Your instructions: Range to reproduce from the entries below: the line with "HIKING & WALKING TOURS", the line with "Polar Annulus", and every line in between. Give them exactly and give nothing else.

___

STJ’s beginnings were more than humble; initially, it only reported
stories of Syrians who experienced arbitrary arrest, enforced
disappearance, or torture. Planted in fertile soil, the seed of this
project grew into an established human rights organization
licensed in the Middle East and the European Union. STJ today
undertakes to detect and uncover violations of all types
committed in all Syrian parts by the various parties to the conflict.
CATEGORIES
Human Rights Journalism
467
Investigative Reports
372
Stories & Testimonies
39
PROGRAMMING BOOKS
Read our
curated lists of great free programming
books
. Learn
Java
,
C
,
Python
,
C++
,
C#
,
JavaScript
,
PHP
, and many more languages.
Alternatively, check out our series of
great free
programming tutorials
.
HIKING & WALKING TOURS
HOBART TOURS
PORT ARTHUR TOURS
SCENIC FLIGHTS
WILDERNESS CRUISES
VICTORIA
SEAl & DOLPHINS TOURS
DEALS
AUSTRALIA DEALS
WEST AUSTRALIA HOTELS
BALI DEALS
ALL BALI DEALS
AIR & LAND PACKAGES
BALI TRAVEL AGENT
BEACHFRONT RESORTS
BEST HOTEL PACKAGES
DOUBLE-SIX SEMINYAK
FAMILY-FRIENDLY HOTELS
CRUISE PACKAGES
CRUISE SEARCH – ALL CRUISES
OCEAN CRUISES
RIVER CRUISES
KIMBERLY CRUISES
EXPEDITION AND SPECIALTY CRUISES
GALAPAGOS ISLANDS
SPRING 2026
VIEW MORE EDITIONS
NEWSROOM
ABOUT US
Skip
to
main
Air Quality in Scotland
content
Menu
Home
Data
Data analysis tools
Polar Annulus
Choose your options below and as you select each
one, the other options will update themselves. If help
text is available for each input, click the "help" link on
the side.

___

Your solution:
HIKING & WALKING TOURS
HOBART TOURS
PORT ARTHUR TOURS
SCENIC FLIGHTS
WILDERNESS CRUISES
VICTORIA
SEAl & DOLPHINS TOURS
DEALS
AUSTRALIA DEALS
WEST AUSTRALIA HOTELS
BALI DEALS
ALL BALI DEALS
AIR & LAND PACKAGES
BALI TRAVEL AGENT
BEACHFRONT RESORTS
BEST HOTEL PACKAGES
DOUBLE-SIX SEMINYAK
FAMILY-FRIENDLY HOTELS
CRUISE PACKAGES
CRUISE SEARCH – ALL CRUISES
OCEAN CRUISES
RIVER CRUISES
KIMBERLY CRUISES
EXPEDITION AND SPECIALTY CRUISES
GALAPAGOS ISLANDS
SPRING 2026
VIEW MORE EDITIONS
NEWSROOM
ABOUT US
Skip
to
main
Air Quality in Scotland
content
Menu
Home
Data
Data analysis tools
Polar Annulus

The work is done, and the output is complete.